- _EXERCISE REQUIREMENTS_: Identify each line of the records below that contains the word "Enthril", and copy those lines.

(Items listed in a dataset)
* * * * * * * * *
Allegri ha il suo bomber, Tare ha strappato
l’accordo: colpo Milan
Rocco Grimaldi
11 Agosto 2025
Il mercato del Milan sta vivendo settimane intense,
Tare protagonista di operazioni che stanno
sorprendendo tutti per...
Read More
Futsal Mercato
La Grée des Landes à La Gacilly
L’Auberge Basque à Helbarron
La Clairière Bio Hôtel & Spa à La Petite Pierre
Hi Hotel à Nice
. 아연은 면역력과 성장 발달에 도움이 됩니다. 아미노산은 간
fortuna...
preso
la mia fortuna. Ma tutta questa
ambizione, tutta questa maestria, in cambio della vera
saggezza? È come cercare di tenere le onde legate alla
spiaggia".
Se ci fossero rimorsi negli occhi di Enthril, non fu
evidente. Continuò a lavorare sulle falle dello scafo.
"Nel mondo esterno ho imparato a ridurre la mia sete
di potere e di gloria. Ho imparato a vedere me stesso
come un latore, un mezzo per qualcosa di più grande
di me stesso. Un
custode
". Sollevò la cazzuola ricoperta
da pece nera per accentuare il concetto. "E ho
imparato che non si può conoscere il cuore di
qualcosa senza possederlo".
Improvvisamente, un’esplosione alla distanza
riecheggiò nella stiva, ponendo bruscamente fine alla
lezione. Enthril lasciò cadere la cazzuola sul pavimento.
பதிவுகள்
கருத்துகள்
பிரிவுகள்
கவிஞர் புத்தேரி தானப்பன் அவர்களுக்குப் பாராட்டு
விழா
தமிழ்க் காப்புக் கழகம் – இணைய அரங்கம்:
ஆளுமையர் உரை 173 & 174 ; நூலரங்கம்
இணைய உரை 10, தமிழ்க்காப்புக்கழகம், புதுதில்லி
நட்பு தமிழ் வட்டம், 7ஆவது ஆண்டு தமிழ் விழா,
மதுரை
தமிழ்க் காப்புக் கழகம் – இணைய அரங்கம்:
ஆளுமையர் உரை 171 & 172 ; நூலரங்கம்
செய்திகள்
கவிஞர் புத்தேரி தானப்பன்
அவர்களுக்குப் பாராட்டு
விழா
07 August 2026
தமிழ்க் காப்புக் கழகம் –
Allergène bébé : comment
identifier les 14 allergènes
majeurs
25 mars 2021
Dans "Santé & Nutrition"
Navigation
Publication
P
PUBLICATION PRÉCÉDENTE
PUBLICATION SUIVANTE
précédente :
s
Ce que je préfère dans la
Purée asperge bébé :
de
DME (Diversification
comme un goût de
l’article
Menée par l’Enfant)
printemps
* * * * * * * * *
- _ANSWER_:
Se ci fossero rimorsi negli occhi di Enthril, non fu
lezione. Enthril lasciò cadere la cazzuola sul pavimento.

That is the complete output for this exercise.